Kutipan Bacaan:
-------------------------------
PENDAPAT IMAM ABU HANIFAH, IMAM MALIK, IMAM SYAFI'I, IMAM AHMAD BIN HAMBAL DAN IMAM AL-MUHASIBY TENTANG THORIQOT SUFI
==================
Imam Abu Hanifah RA:
Imam Abu seorang imam mazhab dari empat mazhab terkenal, ternyata juga seorang Mursyid Thariqah Sufi.
Diriwayatkan
oleh seorang Faqih Hanafi al-Hashkafi, menegaskan, bahwa Abu Ali
ad-Daqqaq ra, berkata, “Aku mengambil Thariqah sufi ini dari Abul Qasim
an-Nashr Abadzy, dan Abul Qasim mengambil dari Asy-Syibly, dan
Asy-Syibly mengambil dari Sary as-Saqathy, beliau mengambil dari Ma’ruf
al-Karkhy, dan beliau mengambil dari Dawud ath-Tha’y, dan Dawud
mengambil dari Abu Hanifah Ra.
Abu
Hanifah dikenal sebagai Fuquha ulung, ternyata tetap memadukan antara
syariah dan haqiqah. Dan Abu Hanifah terkenal zuhud, wara’ dan ahlu
dzikir yang begitu dalam, ahli kasyf, dan sangat dekat dengan Allah
Ta’ala, berkah Tasawuf yang diamalkannya.

Data Tersaji:
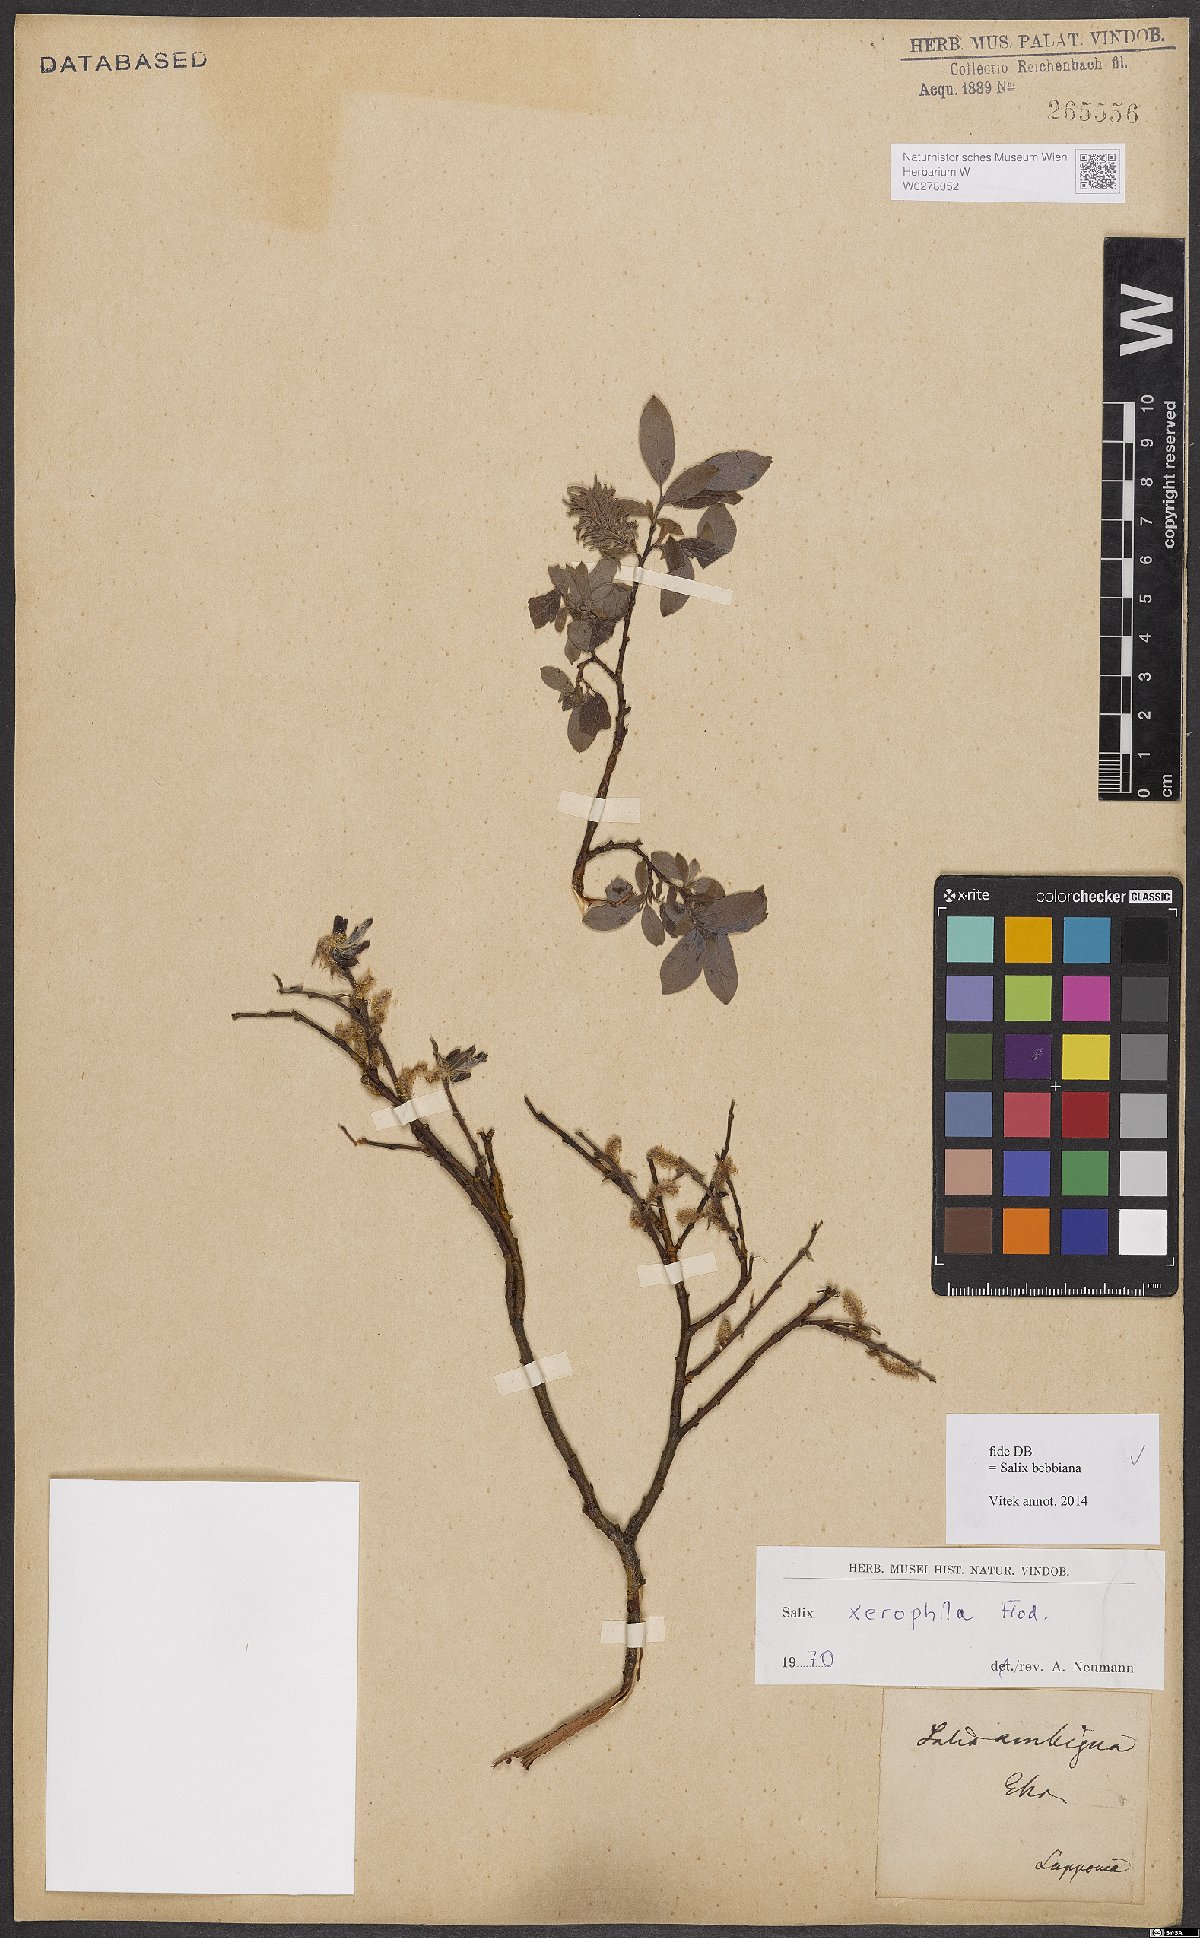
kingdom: Plantae
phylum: Tracheophyta
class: Magnoliopsida
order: Malpighiales
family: Salicaceae
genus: Salix
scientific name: Salix bebbiana
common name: Bebb's willow
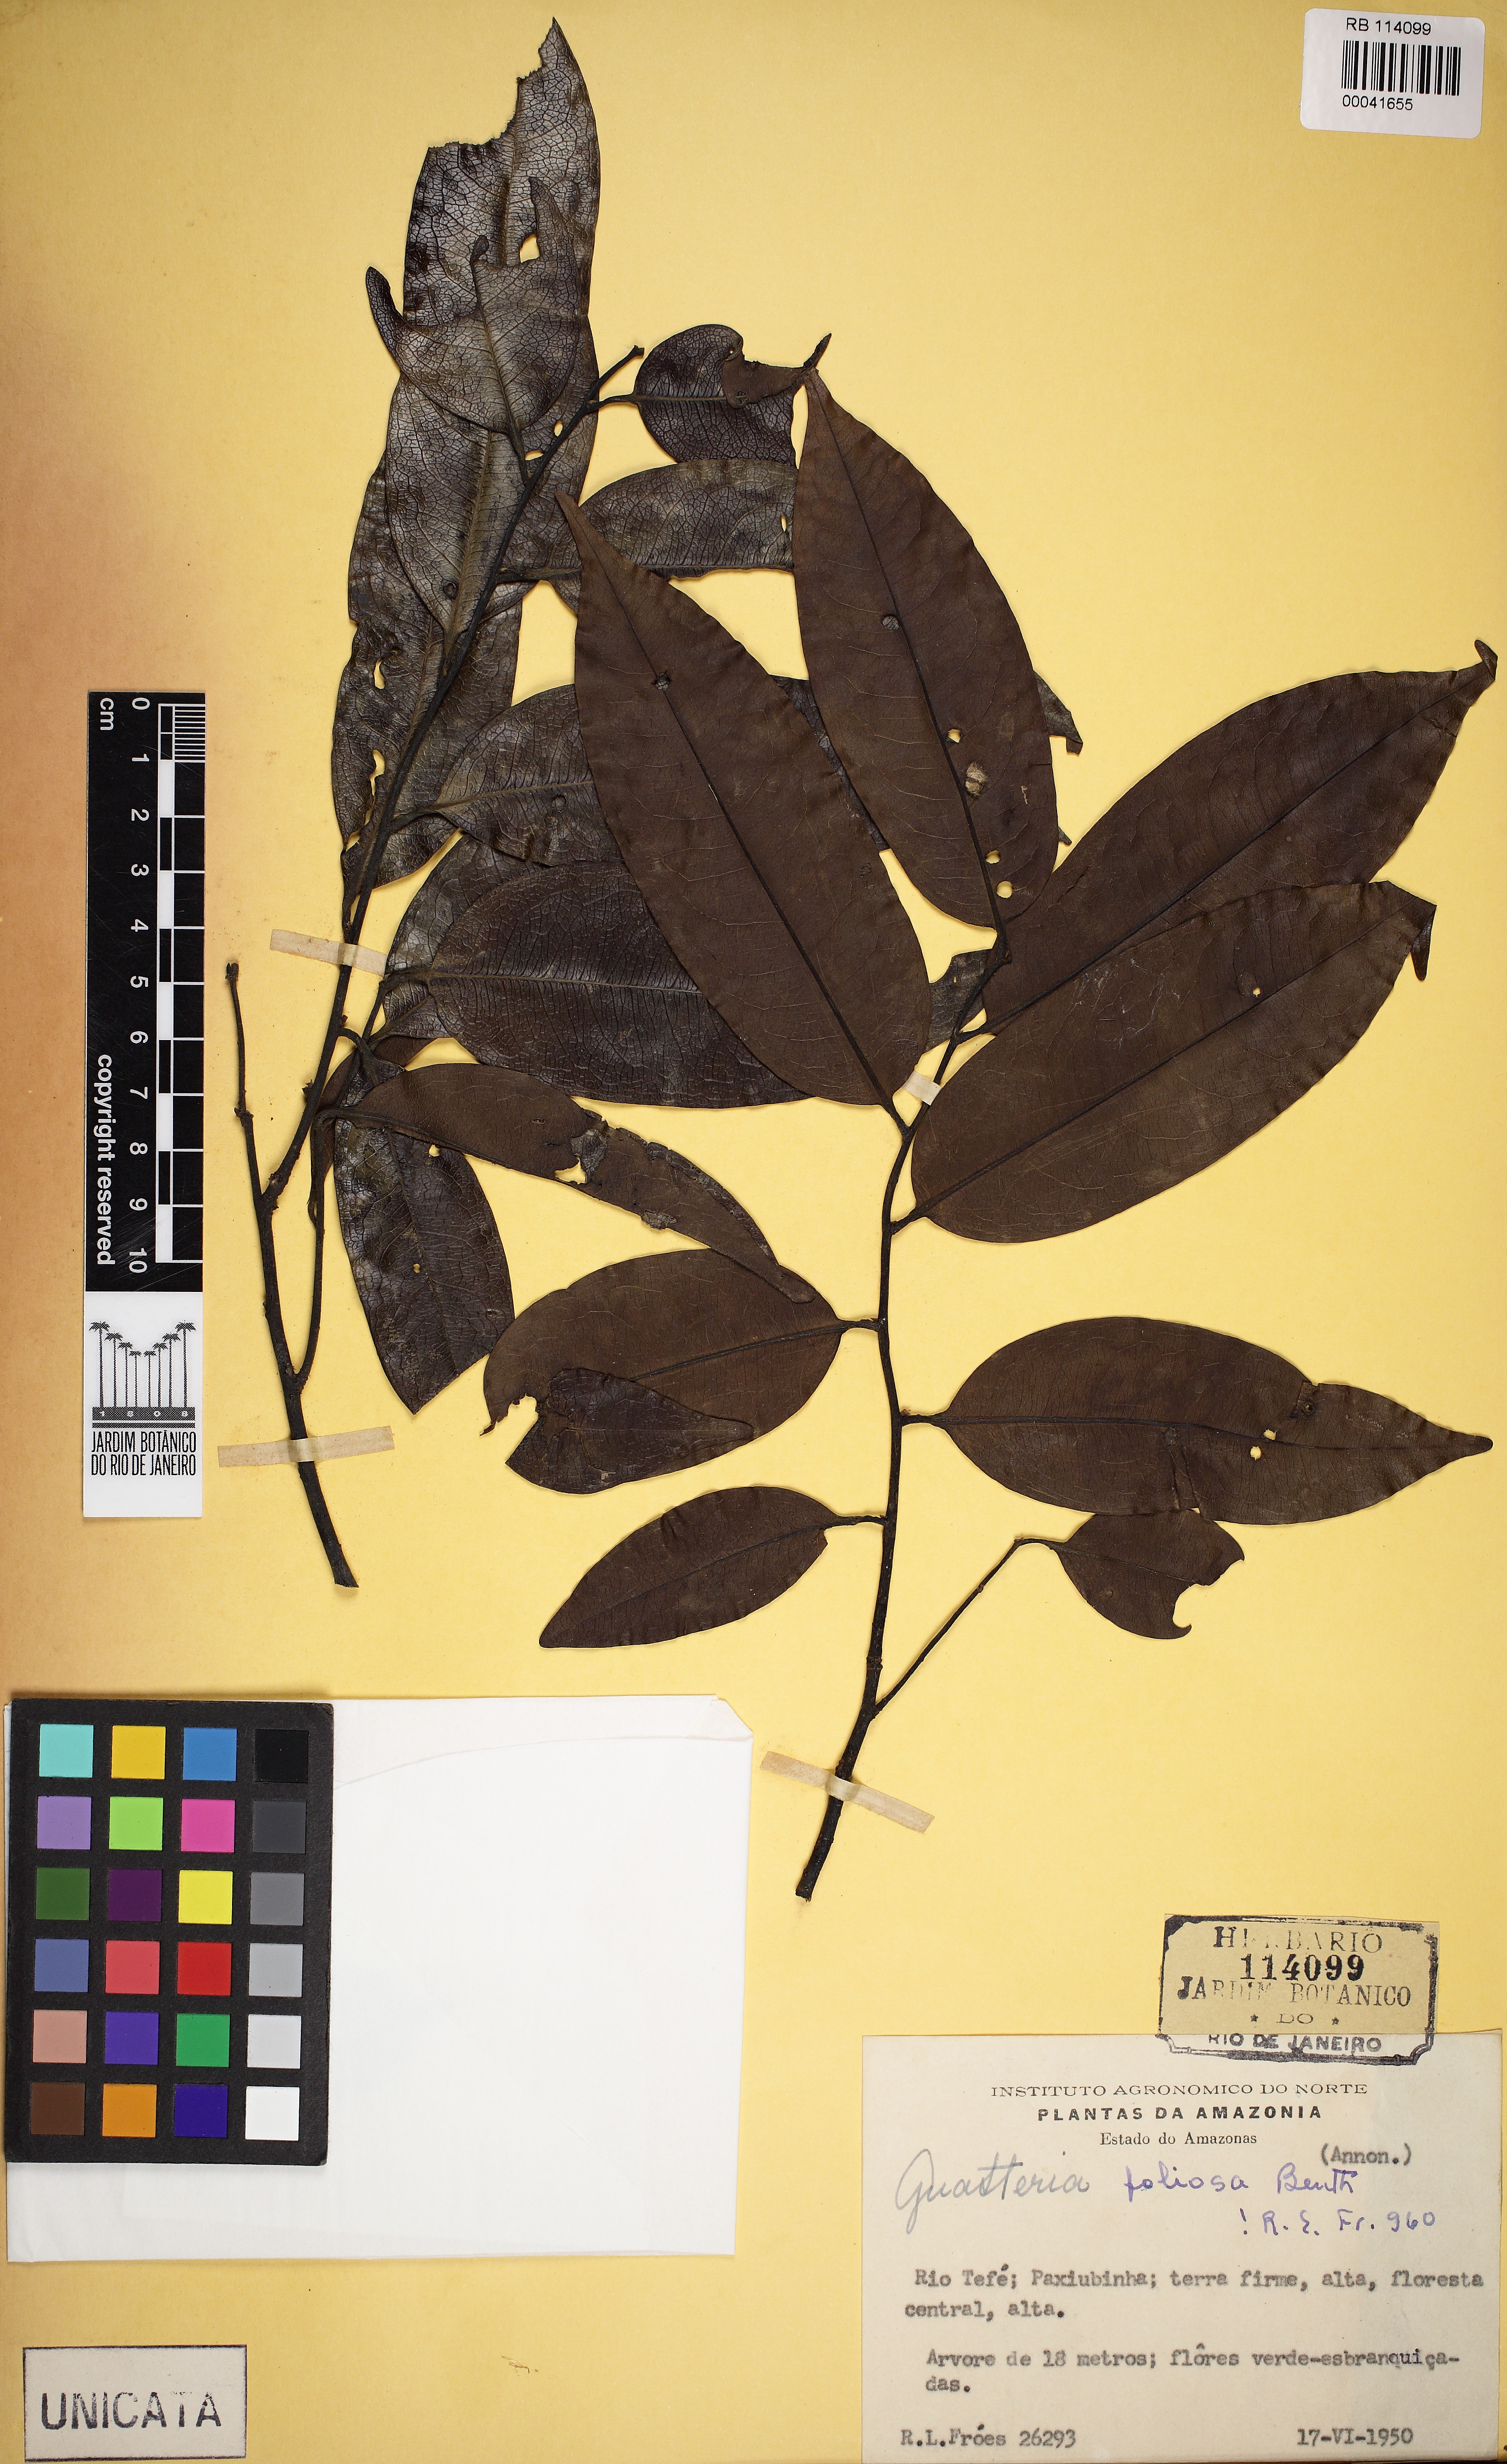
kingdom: Plantae
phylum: Tracheophyta
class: Magnoliopsida
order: Magnoliales
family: Annonaceae
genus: Guatteria
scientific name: Guatteria foliosa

Petunjuk Latihan:
1. Menurut riwayat Abu Ali ad-Daqqaq dalam bacaan tentang pandangan para imam mazhab mengenai thariqah sufi, dari siapa saja Thariqah sufi itu diambil secara berurutan? Sebutkan semua nama dalam rantai tersebut hingga ujungnya.
2. Lanjutkan bacaan tentang pandangan para imam mazhab mengenai thariqah sufi, dimulai setelah kalimat terakhirnya.

Pembahasan Soal:
1.
1. Abul Qasim an-Nashr Abadzy
2. Asy-Syibly
3. Sary as-Saqathy
4. Ma'ruf al-Karkhy
5. Dawud ath-Tha'y
6. Abu Hanifah

2.
Jika
ada pertanyaan, kenapa para Mujtahidin itu tidak menulis kitab khusus
mengenai Tasawuf, jika mereka mengikuti aliran Sufi? Imam Asy-Sya’rany,
Mujathid dan Ulama besar mengatakan, “Para Mujtahidun itu tidak
menulis kitab khusus mengenai tasawuf, karena penyakit-penyakit jiwa
kaum muslimin di zamannya masih sedikit. Mereka lebih banyak selamat
dari riya’ dan kemunafikan. Mereka yang tidak selamat jumlahnya kecil.
Hampir-hampir cacat mereka tidak tampak di masa itu. Sehingga mayoritas
Mujtahidin di masa itu lebih konsentrasi pada bidang ilmu dan
mensistematisir pemahaman pengetahuan yang tersebar di kota dan desa,
dengan para Tabi’in dan Tabiit Tabi’in, yang merupakan sumber materi
pengetahuan, sehingga dari mereka dikenal timbangan seluruh hukum,
dibanding berdebat soal amaliyah qalbiyah sebagian orang yang tidak
banyak muncul”.
Imam Malik Ra.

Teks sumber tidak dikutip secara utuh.